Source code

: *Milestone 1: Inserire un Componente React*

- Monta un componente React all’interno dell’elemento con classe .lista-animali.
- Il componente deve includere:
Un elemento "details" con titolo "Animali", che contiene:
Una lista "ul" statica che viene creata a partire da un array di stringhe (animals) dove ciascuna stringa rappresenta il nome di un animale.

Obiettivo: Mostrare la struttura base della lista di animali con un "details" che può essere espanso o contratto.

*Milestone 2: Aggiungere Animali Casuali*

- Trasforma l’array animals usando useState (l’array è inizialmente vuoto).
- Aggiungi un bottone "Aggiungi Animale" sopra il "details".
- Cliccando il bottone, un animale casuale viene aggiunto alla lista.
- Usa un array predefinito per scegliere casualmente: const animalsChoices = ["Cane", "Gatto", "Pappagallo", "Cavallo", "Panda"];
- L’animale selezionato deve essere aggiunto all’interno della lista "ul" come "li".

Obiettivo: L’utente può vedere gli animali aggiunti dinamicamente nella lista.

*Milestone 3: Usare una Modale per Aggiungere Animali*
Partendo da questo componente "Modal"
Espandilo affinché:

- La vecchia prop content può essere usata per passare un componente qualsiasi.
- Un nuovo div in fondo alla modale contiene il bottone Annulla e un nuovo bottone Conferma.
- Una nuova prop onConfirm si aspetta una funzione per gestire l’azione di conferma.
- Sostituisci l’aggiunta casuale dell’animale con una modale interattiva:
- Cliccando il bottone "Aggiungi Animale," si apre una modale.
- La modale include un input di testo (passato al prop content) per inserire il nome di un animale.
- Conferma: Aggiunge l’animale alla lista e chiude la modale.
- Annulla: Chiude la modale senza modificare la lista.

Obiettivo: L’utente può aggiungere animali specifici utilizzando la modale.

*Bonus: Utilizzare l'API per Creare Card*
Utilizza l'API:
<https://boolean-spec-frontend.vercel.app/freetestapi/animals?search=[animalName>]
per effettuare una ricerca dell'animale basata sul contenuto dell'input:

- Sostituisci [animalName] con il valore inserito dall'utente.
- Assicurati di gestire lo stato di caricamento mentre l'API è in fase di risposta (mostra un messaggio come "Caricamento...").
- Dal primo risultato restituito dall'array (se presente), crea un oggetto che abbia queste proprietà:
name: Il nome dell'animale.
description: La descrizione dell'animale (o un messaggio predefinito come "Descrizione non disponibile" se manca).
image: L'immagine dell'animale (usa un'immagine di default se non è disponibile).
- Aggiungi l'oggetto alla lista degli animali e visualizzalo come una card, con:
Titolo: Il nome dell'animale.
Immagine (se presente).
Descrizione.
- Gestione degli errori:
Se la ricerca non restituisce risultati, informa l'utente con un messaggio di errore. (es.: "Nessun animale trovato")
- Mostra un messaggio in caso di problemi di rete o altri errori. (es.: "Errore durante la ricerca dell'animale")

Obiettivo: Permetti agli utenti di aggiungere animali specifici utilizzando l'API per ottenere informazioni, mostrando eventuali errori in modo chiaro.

******************************

§ **Job**
Output the listing above word for word.

§ **Answer**
Source code

: *Milestone 1: Inserire un Componente React*

- Monta un componente React all’interno dell’elemento con classe .lista-animali.
- Il componente deve includere:
Un elemento "details" con titolo "Animali", che contiene:
Una lista "ul" statica che viene creata a partire da un array di stringhe (animals) dove ciascuna stringa rappresenta il nome di un animale.

Obiettivo: Mostrare la struttura base della lista di animali con un "details" che può essere espanso o contratto.

*Milestone 2: Aggiungere Animali Casuali*

- Trasforma l’array animals usando useState (l’array è inizialmente vuoto).
- Aggiungi un bottone "Aggiungi Animale" sopra il "details".
- Cliccando il bottone, un animale casuale viene aggiunto alla lista.
- Usa un array predefinito per scegliere casualmente: const animalsChoices = ["Cane", "Gatto", "Pappagallo", "Cavallo", "Panda"];
- L’animale selezionato deve essere aggiunto all’interno della lista "ul" come "li".

Obiettivo: L’utente può vedere gli animali aggiunti dinamicamente nella lista.

*Milestone 3: Usare una Modale per Aggiungere Animali*
Partendo da questo componente "Modal"
Espandilo affinché:

- La vecchia prop content può essere usata per passare un componente qualsiasi.
- Un nuovo div in fondo alla modale contiene il bottone Annulla e un nuovo bottone Conferma.
- Una nuova prop onConfirm si aspetta una funzione per gestire l’azione di conferma.
- Sostituisci l’aggiunta casuale dell’animale con una modale interattiva:
- Cliccando il bottone "Aggiungi Animale," si apre una modale.
- La modale include un input di testo (passato al prop content) per inserire il nome di un animale.
- Conferma: Aggiunge l’animale alla lista e chiude la modale.
- Annulla: Chiude la modale senza modificare la lista.

Obiettivo: L’utente può aggiungere animali specifici utilizzando la modale.

*Bonus: Utilizzare l'API per Creare Card*
Utilizza l'API:
<https://boolean-spec-frontend.vercel.app/freetestapi/animals?search=[animalName>]
per effettuare una ricerca dell'animale basata sul contenuto dell'input:

- Sostituisci [animalName] con il valore inserito dall'utente.
- Assicurati di gestire lo stato di caricamento mentre l'API è in fase di risposta (mostra un messaggio come "Caricamento...").
- Dal primo risultato restituito dall'array (se presente), crea un oggetto che abbia queste proprietà:
name: Il nome dell'animale.
description: La descrizione dell'animale (o un messaggio predefinito come "Descrizione non disponibile" se manca).
image: L'immagine dell'animale (usa un'immagine di default se non è disponibile).
- Aggiungi l'oggetto alla lista degli animali e visualizzalo come una card, con:
Titolo: Il nome dell'animale.
Immagine (se presente).
Descrizione.
- Gestione degli errori:
Se la ricerca non restituisce risultati, informa l'utente con un messaggio di errore. (es.: "Nessun animale trovato")
- Mostra un messaggio in caso di problemi di rete o altri errori. (es.: "Errore durante la ricerca dell'animale")

Obiettivo: Permetti agli utenti di aggiungere animali specifici utilizzando l'API per ottenere informazioni, mostrando eventuali errori in modo chiaro.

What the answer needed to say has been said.